John McKellar (June 10, 1833 – February 3, 1900) was a businessman and political figure in Ontario, Canada. He was the first mayor of Fort William, Ontario (later part of Thunder Bay), serving from 1892 to 1898.

He was born in Mosa Township, London District, Upper Canada, the son of Duncan McKellar and Margaret Brodie, both immigrants from Scotland, and was schooled at home. The family moved to Ontonagon County in 1855 but left Michigan at the start of the American Civil War. McKellar and his brothers Peter and Donald laid claim to a number of mining properties north of Lake Superior; the profitable mines were generally sold to American interests.

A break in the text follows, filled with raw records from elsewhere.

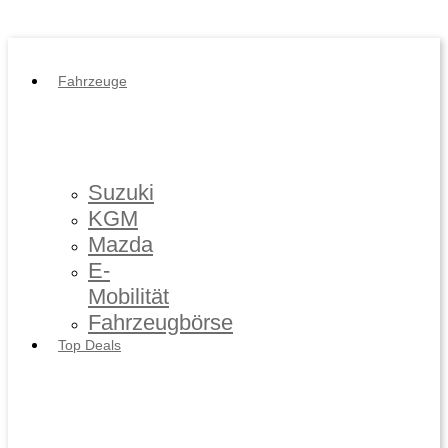
Impressum
/
Datenschutz
Fahrzeuge
Suzuki
KGM
Mazda
E-
Mobilität
Fahrzeugbörse
Top Deals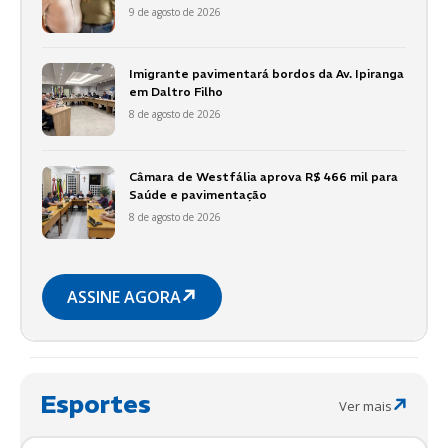
9 de agosto de 2026
Imigrante pavimentará bordos da Av. Ipiranga
em Daltro Filho
8 de agosto de 2026
Câmara de Westfália aprova R$ 466 mil para
Saúde e pavimentação
8 de agosto de 2026
ASSINE AGORA
Esportes
Ver mais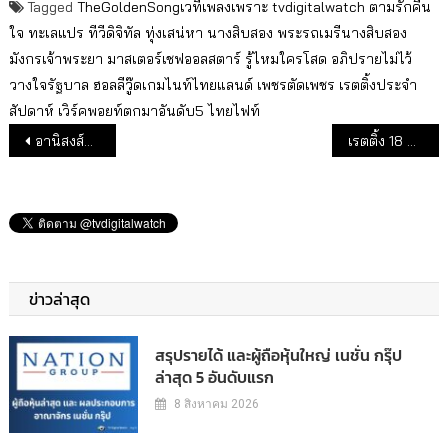
Tagged
TheGoldenSongเวทีเพลงเพราะ
tvdigitalwatch
ตามรักคืน
ใจ
ทะเลแปร
ทีวีดิจิทัล
ทุ่งเสน่หา
นางสิบสอง
พระรถเมรีนางสิบสอง
มังกรเจ้าพระยา
มาสเตอร์เชฟออลสตาร์
รู้ไหมใครโสด
อภิปรายไม่ไว้
วางใจรัฐบาล
ฮอลลีวู๊ดเกมไนท์ไทยแลนด์
เพชรตัดเพชร
เรตติ้งประจำ
สัปดาห์
เวิร์คพอยท์ตกมาอันดับ5
ไทยไฟท์
แนะแนวเรื่อง
อานิสงส์คืนช่อง+เงินช่วยเหลือกสทช. ทำ อสมท.ปี 62 รายได้เพิ่ม 16%
เรตติ้ง 18 ช่องทีวีดิจิทัล เดือน ก.พ. 63
ข่าวล่าสุด
สรุปรายได้ และผู้ถือหุ้นใหญ่ เนชั่น กรุ๊ป
ล่าสุด 5 อันดับแรก
8 สิงหาคม 2026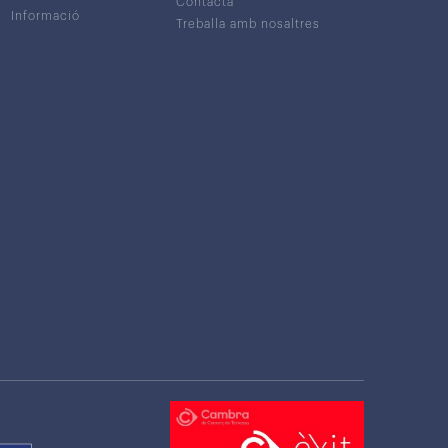
Contacta
Informació
Treballa amb nosaltres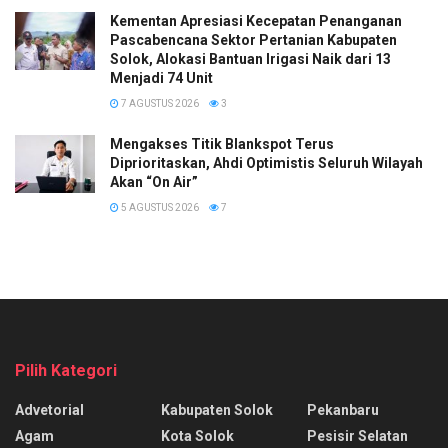
Kementan Apresiasi Kecepatan Penanganan
Pascabencana Sektor Pertanian Kabupaten
Solok, Alokasi Bantuan Irigasi Naik dari 13
Menjadi 74 Unit
7 AGUSTUS 2026
3
Mengakses Titik Blankspot Terus
Diprioritaskan, Ahdi Optimistis Seluruh Wilayah
Akan “On Air”
5 AGUSTUS 2026
7
Pilih Kategori
Advetorial
Kabupaten Solok
Pekanbaru
Agam
Kota Solok
Pesisir Selatan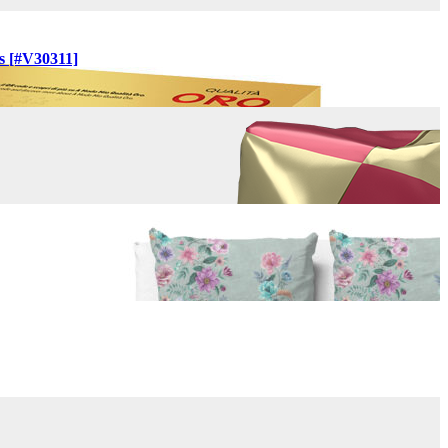
s [#V30311]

With the aid of his cousin Archibald McKellar, he received a land grant on the Kaministiquia River within the future borders of Fort William. McKellar served on the council for the municipality of Shuniah which governed the Lakehead townships. In 1881, six townships, including Neebing Additional Township where McKellar's property was located, separated from Shuniah and formed a new municipality, known as the Municipality of Neebing. McKellar later became a councillor, then reeve for Neebing 1888-92. He campaigned for the incorporation of the town of Fort William and served as its first mayor. McKellar died in Fort William at the age of 66.

The John McKellar Memorial Hospital (later McKellar General Hospital) was named in his honour in 1902.

References 

 F. Brent Scollie, Thunder Bay Mayors & Councillors 1873-1945 (Thunder Bay Historical Museum Society, 2000), 206-207.